**ABOUT THIS EXERCISE**
Return the stretch from the line with "focal_35mm: 77" through the line with "exposure_s: 1/60" in the data below, character for character, skipping all pictures.

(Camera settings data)
--
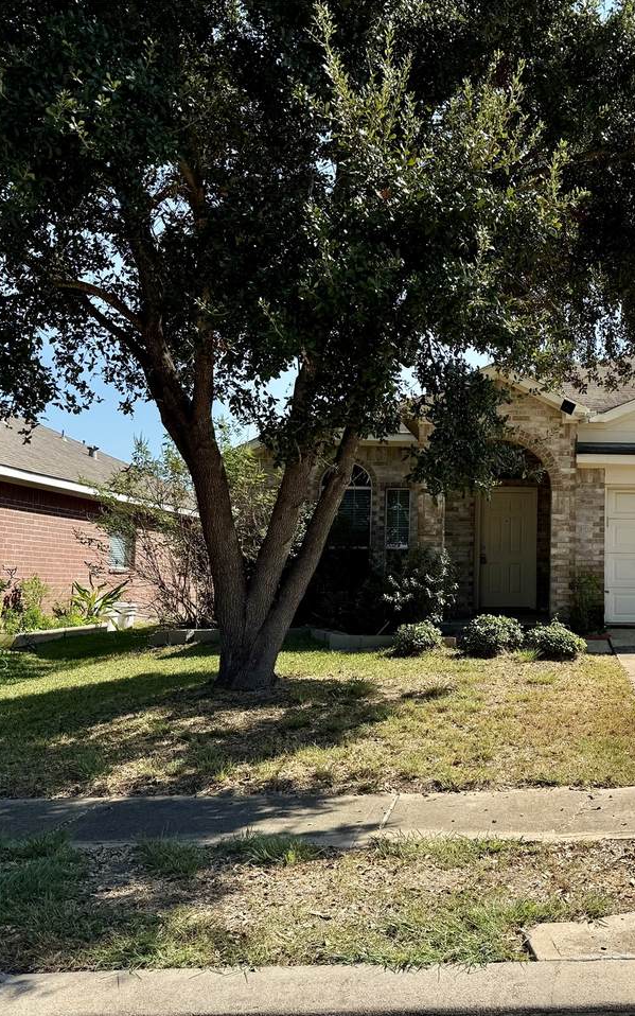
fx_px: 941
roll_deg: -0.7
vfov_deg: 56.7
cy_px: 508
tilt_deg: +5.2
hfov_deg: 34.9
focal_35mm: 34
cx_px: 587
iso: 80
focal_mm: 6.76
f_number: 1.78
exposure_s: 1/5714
--
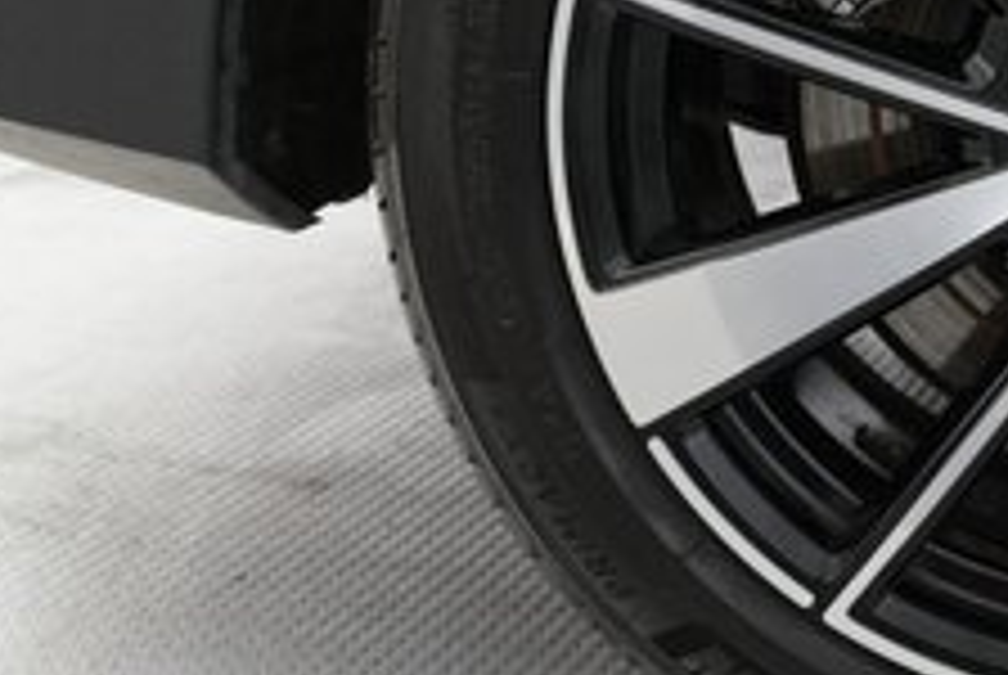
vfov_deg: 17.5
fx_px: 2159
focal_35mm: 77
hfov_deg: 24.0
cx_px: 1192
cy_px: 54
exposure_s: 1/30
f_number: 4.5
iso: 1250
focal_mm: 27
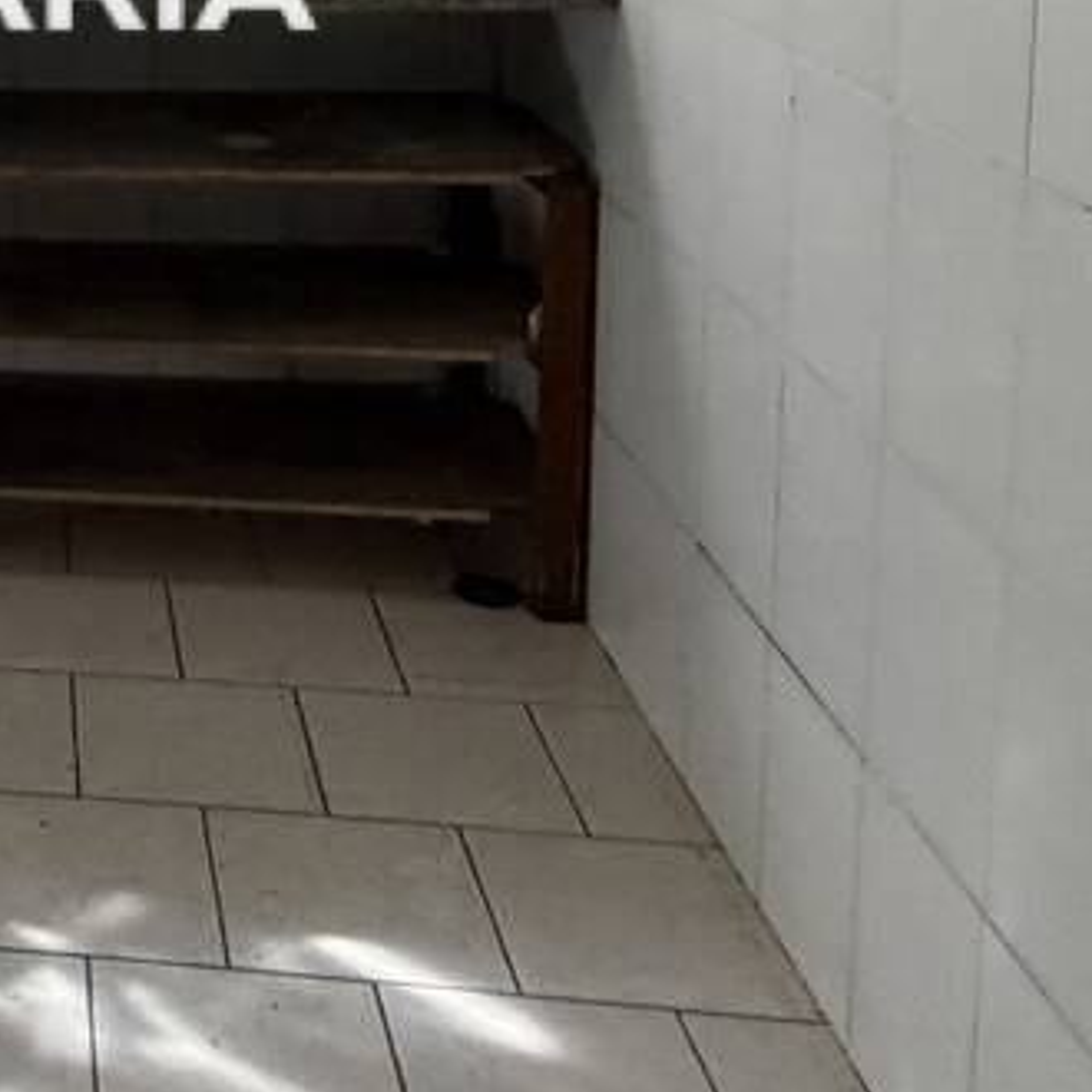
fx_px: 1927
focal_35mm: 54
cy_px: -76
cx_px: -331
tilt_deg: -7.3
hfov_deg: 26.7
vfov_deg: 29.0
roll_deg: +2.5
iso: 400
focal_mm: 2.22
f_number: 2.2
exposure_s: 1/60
--
**TASK RESULT**
focal_35mm: 77
hfov_deg: 24.0
cx_px: 1192
cy_px: 54
exposure_s: 1/30
f_number: 4.5
iso: 1250
focal_mm: 27
fx_px: 1927
focal_35mm: 54
cy_px: -76
cx_px: -331
tilt_deg: -7.3
hfov_deg: 26.7
vfov_deg: 29.0
roll_deg: +2.5
iso: 400
focal_mm: 2.22
f_number: 2.2
exposure_s: 1/60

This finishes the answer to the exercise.